Let employees think a minute to make them more comfortable expressing thoughts and ideas around you. This play improves your leadership skills, team rapport, and your team’s work environment.
Give people time to think before giving you a response to a big decision. Requests for assistance, proposed changes to their roles or responsibilities, and other shocks often require time to process. Let them think for a few moments instead of expecting an immediate response.
Why We Let Them Think a Minute
Not everyone is capable of making good decisions on the spot. Especially when there’s a power differential at play (e.g., a supervisor asking a junior employee a question), team members may find themselves feeling nervous, worried about potential judgement on their statements or decisions. Giving team members time to think alleviates some of that stress. Allowing them to respond on their own terms—minutes or hours later—gives them some power in determining how to approach a big question or decision.
How We Let Them Think a Minute
When you ask a question of a team member, take notice of body cues that may indicate they are uncomfortable. Fidgeting, looking away or toward others in the room, slouching, turning away, or crossing their arms may be indicators of nervousness or defensiveness. If you see any of these signs, reassure them by saying they don’t have to answer right now, but you’d appreciate an answer in a few moments.
In addition to body cues, you may notice hesitation in a person’s voice, numerous “umm” or “ahh” sounds mixed in with their answer, or even a deferral to someone else for an answer. Ask if they would feel more comfortable considering the question before giving a final answer.
The amount of time you offer for a response will change depending on the situation. A question that requires reviewing data may take a team member anywhere from several minutes to a few hours. A big decision that requires them to make an assessment of multiple options and provide an informed recommendation may take anywhere from several hours to several days.
Team members will feel more at ease with forming their best responses, versus rushing to an answer. Additionally, they will be less likely to be embarrassed or concerned by the responses to any decisions they make.
Additionally, once team members recognize that you are willing to give them time to form better answers to questions, they will ask for this time when they need it. If they feel they need to dig deeper on an issue before providing a definitive response, they will ask for the time. In return, your team will help you make better decisions.
Your responsiveness to team members’ needs is a demonstration of trust, compassion, and curiosity. Team members will recognize that you are asking for the best answer, not necessarily the fastest.
Also, with enough practice, team members will experience increased autonomy and mastery in decision-making, and their ability to form and express complex opinions will increase over time. You will be able to rely on them to make more important decisions, decreasing their dependency on you for day-to-day decisions and giving you time to solve higher-level problems.
Dan is a vice president with a team of 4 directors, each with their own team of 4-6 people. Dan presents a problem at their weekly management meeting: “Our entire team is fully utilized on existing projects, but we have a new project we are contractually obligated to start next week. There’s not enough time to hire for this. What can we do to get a team started on the new project?” he asks.

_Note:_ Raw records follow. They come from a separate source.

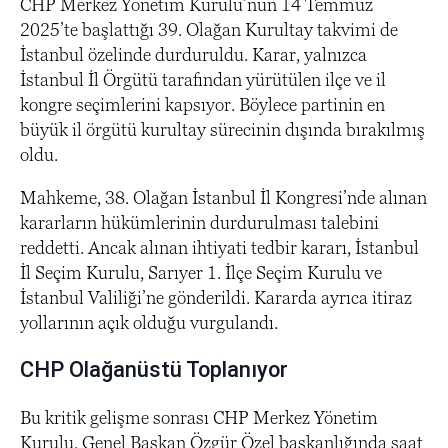
CHP Merkez Yönetim Kurulu’nun 14 Temmuz
2025’te başlattığı 39. Olağan Kurultay takvimi de
İstanbul özelinde durduruldu. Karar, yalnızca
İstanbul İl Örgütü tarafından yürütülen ilçe ve il
kongre seçimlerini kapsıyor. Böylece partinin en
büyük il örgütü kurultay sürecinin dışında bırakılmış
oldu.
Mahkeme, 38. Olağan İstanbul İl Kongresi’nde alınan
kararların hükümlerinin durdurulması talebini
reddetti. Ancak alınan ihtiyati tedbir kararı, İstanbul
İl Seçim Kurulu, Sarıyer 1. İlçe Seçim Kurulu ve
İstanbul Valiliği’ne gönderildi. Kararda ayrıca itiraz
yollarının açık olduğu vurgulandı.
CHP Olağanüstü Toplanıyor
Bu kritik gelişme sonrası CHP Merkez Yönetim
Kurulu, Genel Başkan Özgür Özel başkanlığında saat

The room is silent. One director looks down at his feet. Another turns to his peer expecting an answer. Dan senses the discomfort in the room.
“We don’t have to have a plan right this moment,” Dan says, “but I would appreciate your thoughts by morning. Let’s schedule a followup to share ideas at 9am. Sound good?” The directors nod and return to their offices to come up with solutions.
The next morning, everyone has at least one idea worth Dan’s consideration. They finally settle on a plan that requires cooperation between the director’s teams to fully staff the new project. The combined team fulfills the company’s contractual obligations with an acceptable extension in timelines for other projects. This collaborative approach to building a new team gives the directors time to find appropriate new hires to permanently increase capacity.
Dan is relieved to have a reasonable solution that meets his objectives. The directors are glad they had time to consider possibilities before making a decision, resulting in the best possible plan given their constraints.